= Beginning of Section =

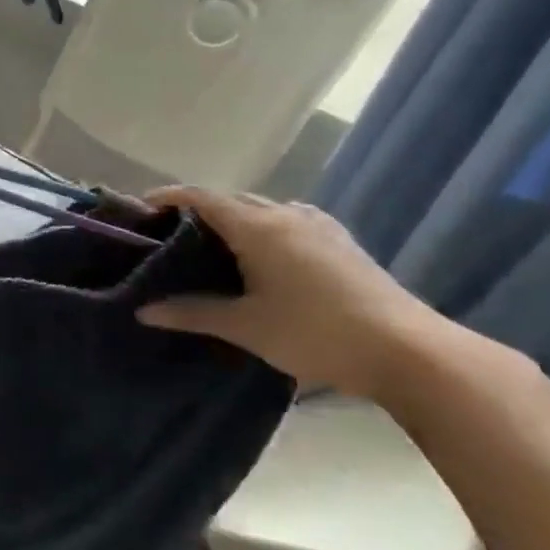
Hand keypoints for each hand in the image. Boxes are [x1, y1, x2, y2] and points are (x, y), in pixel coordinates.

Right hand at [135, 187, 452, 401]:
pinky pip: (287, 220)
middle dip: (197, 209)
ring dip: (232, 218)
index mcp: (258, 226)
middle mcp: (286, 214)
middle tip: (170, 233)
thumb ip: (192, 313)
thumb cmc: (315, 333)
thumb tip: (144, 310)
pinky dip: (262, 227)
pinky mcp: (340, 241)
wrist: (408, 351)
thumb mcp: (246, 326)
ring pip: (262, 208)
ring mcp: (318, 224)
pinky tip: (262, 256)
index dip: (168, 198)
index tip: (141, 208)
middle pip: (231, 199)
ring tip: (212, 244)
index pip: (201, 197)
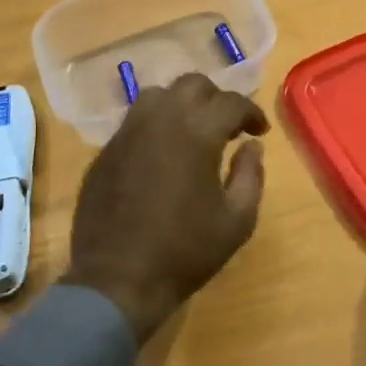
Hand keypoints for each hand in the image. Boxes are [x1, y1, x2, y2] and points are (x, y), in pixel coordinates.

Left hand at [61, 73, 268, 343]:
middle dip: (216, 99)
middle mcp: (160, 119)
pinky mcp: (106, 150)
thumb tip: (251, 147)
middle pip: (192, 85)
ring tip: (192, 133)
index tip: (259, 132)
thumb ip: (250, 175)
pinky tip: (161, 154)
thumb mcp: (237, 221)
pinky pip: (134, 121)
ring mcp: (127, 132)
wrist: (118, 281)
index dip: (251, 113)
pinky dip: (154, 125)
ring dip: (181, 105)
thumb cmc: (185, 252)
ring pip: (158, 95)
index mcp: (197, 132)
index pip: (231, 102)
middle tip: (227, 127)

= End of Section =

**AIM OF THE TASK**
Your task is to restate word for word the lines from the line holding "middle tip: (170, 233)" through the final line of the listing, both included, but none of the pictures.

**ANSWER SECTION**
middle tip: (170, 233)
thumb ip: (192, 313)
thumb cmc: (315, 333)
thumb tip: (144, 310)
pinky dip: (262, 227)
pinky mcp: (340, 241)
wrist: (408, 351)
thumb mcp: (246, 326)
ring pip: (262, 208)
ring mcp: (318, 224)
pinky tip: (262, 256)
index dip: (168, 198)
index tip: (141, 208)
middle pip: (231, 199)
ring tip: (212, 244)
index pip: (201, 197)
Hand keypoints for each hand in the image. Boxes are [x1, y1, x2, y2] and points are (x, y), in pixel coordinates.

Left hand at [61, 73, 268, 343]:
middle dip: (216, 99)
middle mcp: (160, 119)
pinky mcp: (106, 150)
thumb tip: (251, 147)
middle pip: (192, 85)
ring tip: (192, 133)
index tip: (259, 132)
thumb ip: (250, 175)
pinky tip: (161, 154)
thumb mcp: (237, 221)
pinky pip: (134, 121)
ring mcp: (127, 132)
wrist: (118, 281)
index dip: (251, 113)
pinky dip: (154, 125)
ring dip: (181, 105)
thumb cmc: (185, 252)
ring pip: (158, 95)
index mcp: (197, 132)
index pip: (231, 102)
middle tip: (227, 127)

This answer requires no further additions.